■ Exercise: Please retype the entries below word for word, passing over every picture.

■ Dataset entries:
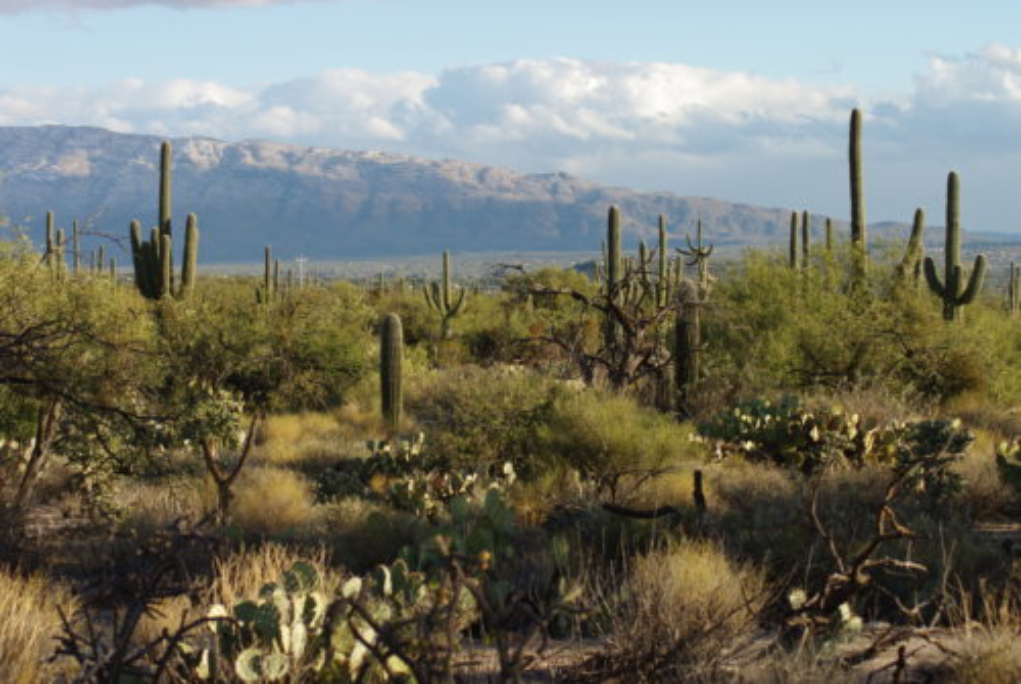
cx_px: 510
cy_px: 342
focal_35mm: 105
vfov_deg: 13.1
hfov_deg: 19.4
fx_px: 2982
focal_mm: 70
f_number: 5.6
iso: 100
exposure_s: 1/180
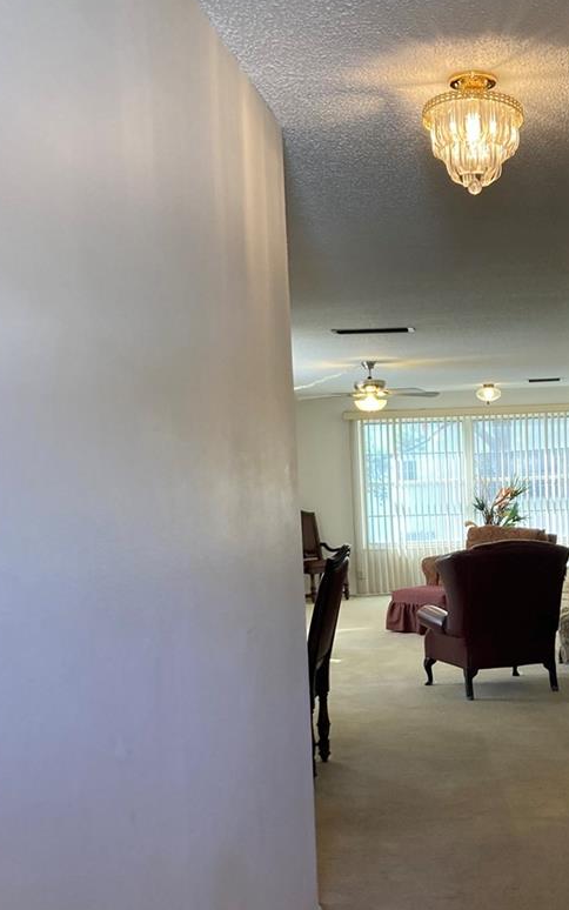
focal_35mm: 46
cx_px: 475
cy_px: 601
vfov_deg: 42.9
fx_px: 1141
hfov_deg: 27.3
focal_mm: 3.99
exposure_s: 1/60
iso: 80
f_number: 1.8
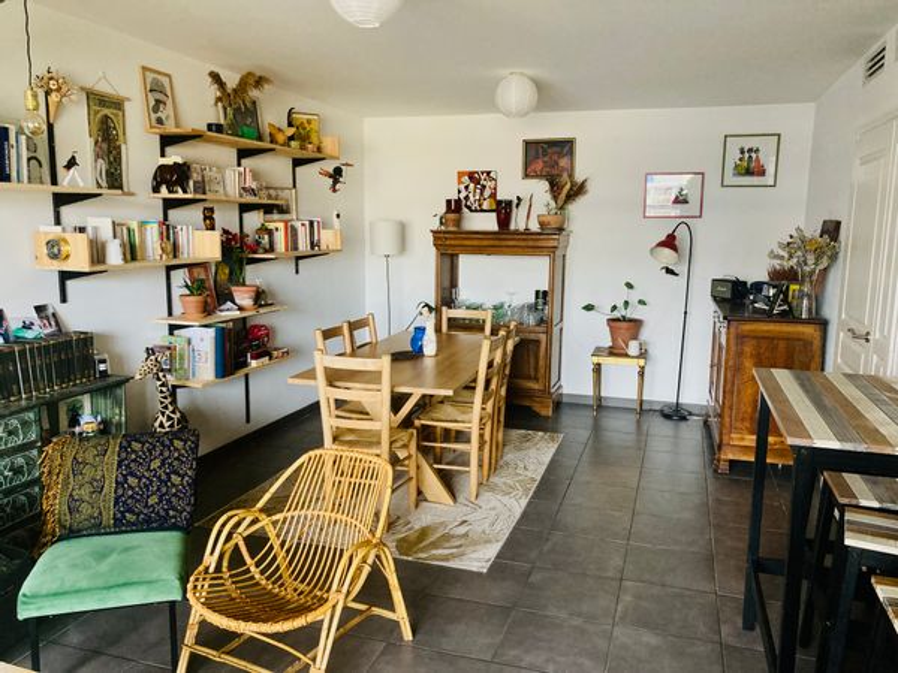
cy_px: 336
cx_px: 449
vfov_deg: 49.7
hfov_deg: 63.4
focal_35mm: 28
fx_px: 726
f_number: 1.8
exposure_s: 1/60
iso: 200
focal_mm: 3.99
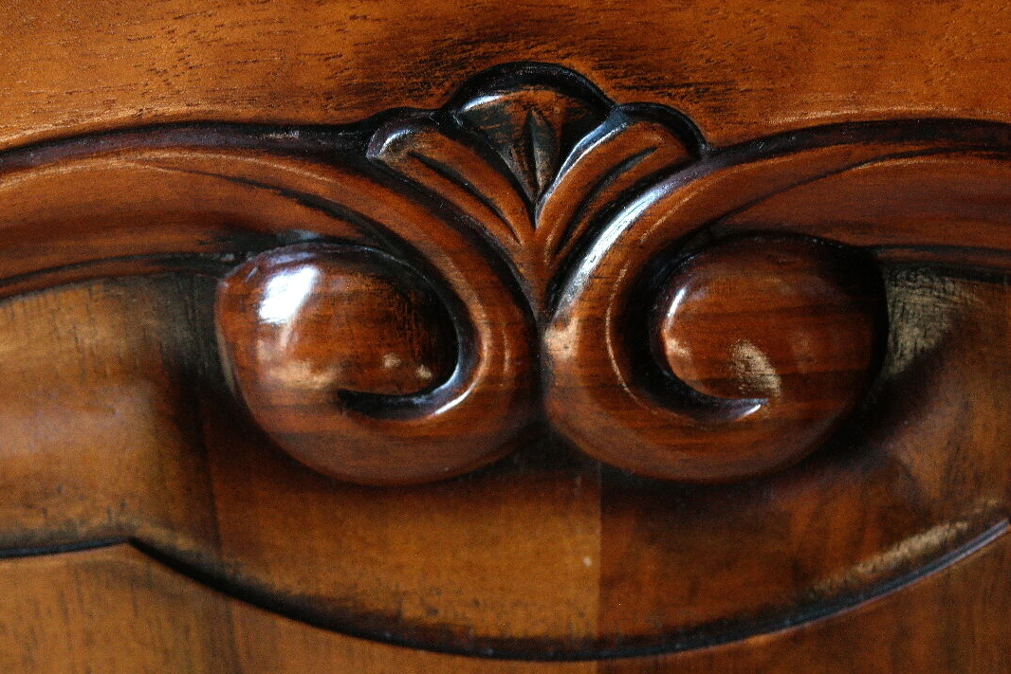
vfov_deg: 14.5
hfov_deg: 21.7
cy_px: 253
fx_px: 2640
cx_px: 544
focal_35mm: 94
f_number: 5.6
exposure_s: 1/30
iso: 800
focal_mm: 38
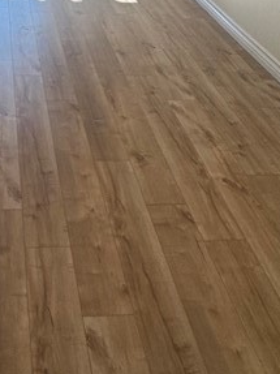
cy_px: -70
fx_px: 540
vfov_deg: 32.0
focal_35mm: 50
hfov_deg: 28.4
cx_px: 49
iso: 64
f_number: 2.2
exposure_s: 1/120
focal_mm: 2.22
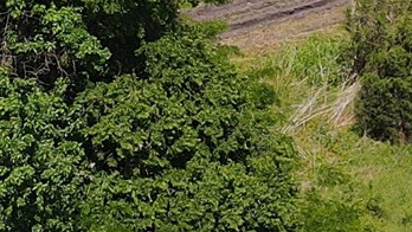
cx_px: 224
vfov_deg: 7.8
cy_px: -15
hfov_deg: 14.0
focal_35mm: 154
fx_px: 1683
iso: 110
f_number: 2.8
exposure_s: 1/640
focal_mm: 4.5
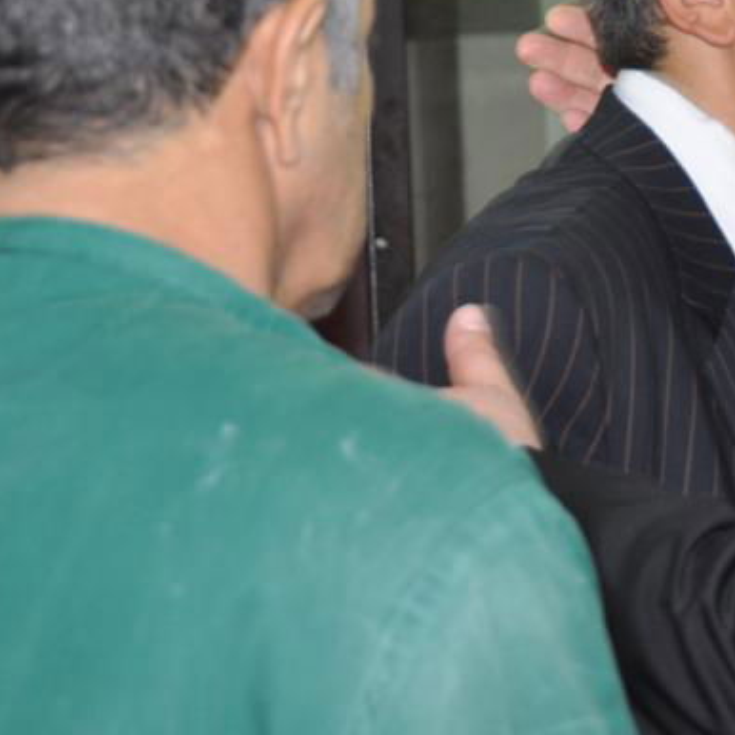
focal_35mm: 189
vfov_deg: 9.2
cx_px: 834
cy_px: 164
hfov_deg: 9.2
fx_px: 4540
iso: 500
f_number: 5
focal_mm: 56
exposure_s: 1/60
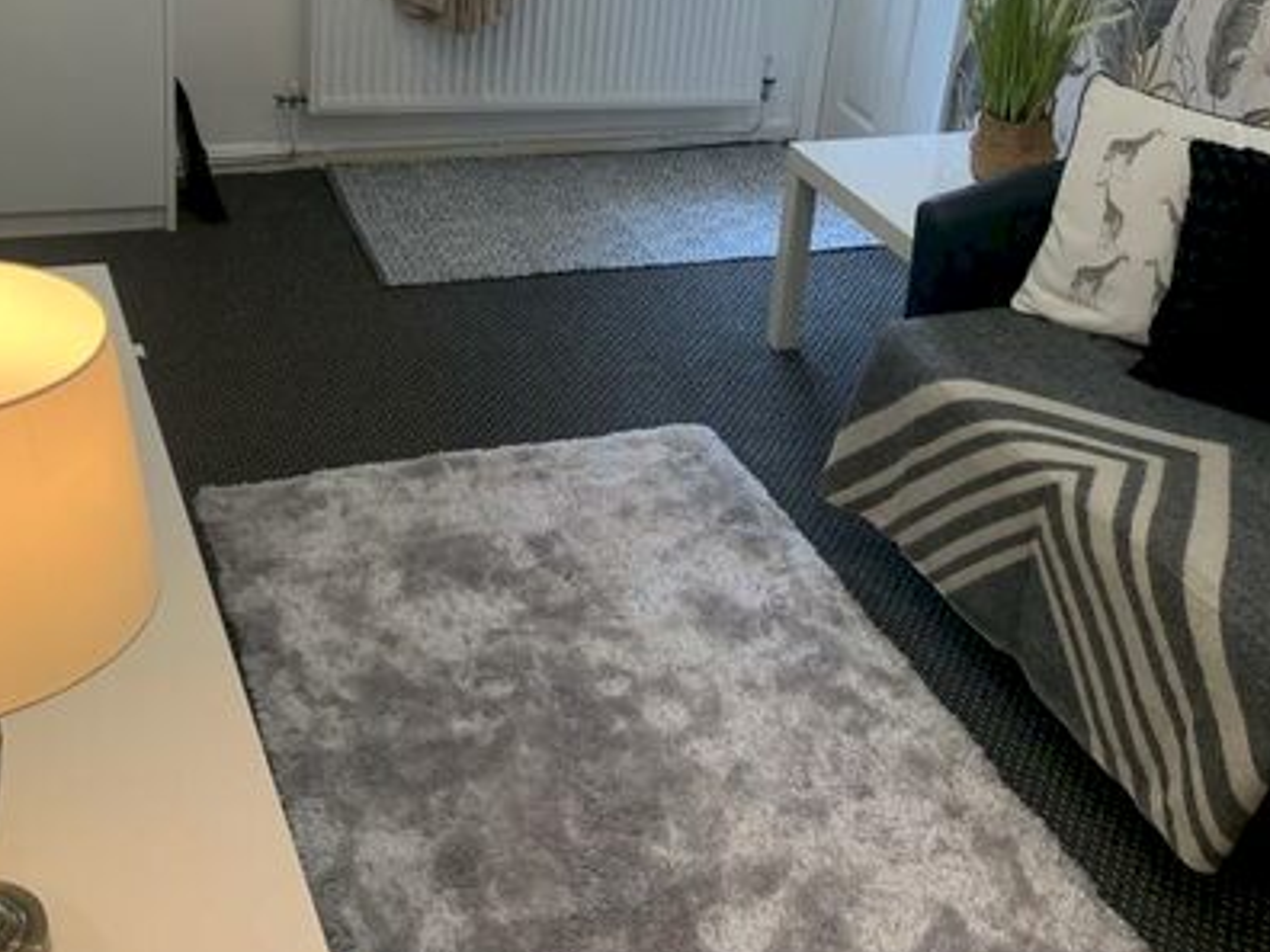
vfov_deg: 31.0
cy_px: 252
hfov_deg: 41.1
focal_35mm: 46
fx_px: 1688
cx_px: 728
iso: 80
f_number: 1.8
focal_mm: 4.25
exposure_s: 1/100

■ Output of the task:
cx_px: 510
cy_px: 342
focal_35mm: 105
vfov_deg: 13.1
hfov_deg: 19.4
fx_px: 2982
focal_mm: 70
f_number: 5.6
iso: 100
exposure_s: 1/180
focal_35mm: 46
cx_px: 475
cy_px: 601
vfov_deg: 42.9
fx_px: 1141
hfov_deg: 27.3
focal_mm: 3.99
exposure_s: 1/60
iso: 80
f_number: 1.8
cy_px: 336
cx_px: 449
vfov_deg: 49.7
hfov_deg: 63.4
focal_35mm: 28
fx_px: 726
f_number: 1.8
exposure_s: 1/60
iso: 200
focal_mm: 3.99
vfov_deg: 14.5
hfov_deg: 21.7
cy_px: 253
fx_px: 2640
cx_px: 544
focal_35mm: 94
f_number: 5.6
exposure_s: 1/30
iso: 800
focal_mm: 38
cy_px: -70
fx_px: 540
vfov_deg: 32.0
focal_35mm: 50
hfov_deg: 28.4
cx_px: 49
iso: 64
f_number: 2.2
exposure_s: 1/120
focal_mm: 2.22
cx_px: 224
vfov_deg: 7.8
cy_px: -15
hfov_deg: 14.0
focal_35mm: 154
fx_px: 1683
iso: 110
f_number: 2.8
exposure_s: 1/640
focal_mm: 4.5
focal_35mm: 189
vfov_deg: 9.2
cx_px: 834
cy_px: 164
hfov_deg: 9.2
fx_px: 4540
iso: 500
f_number: 5
focal_mm: 56
exposure_s: 1/60
vfov_deg: 31.0
cy_px: 252
hfov_deg: 41.1
focal_35mm: 46
fx_px: 1688
cx_px: 728
iso: 80
f_number: 1.8
focal_mm: 4.25
exposure_s: 1/100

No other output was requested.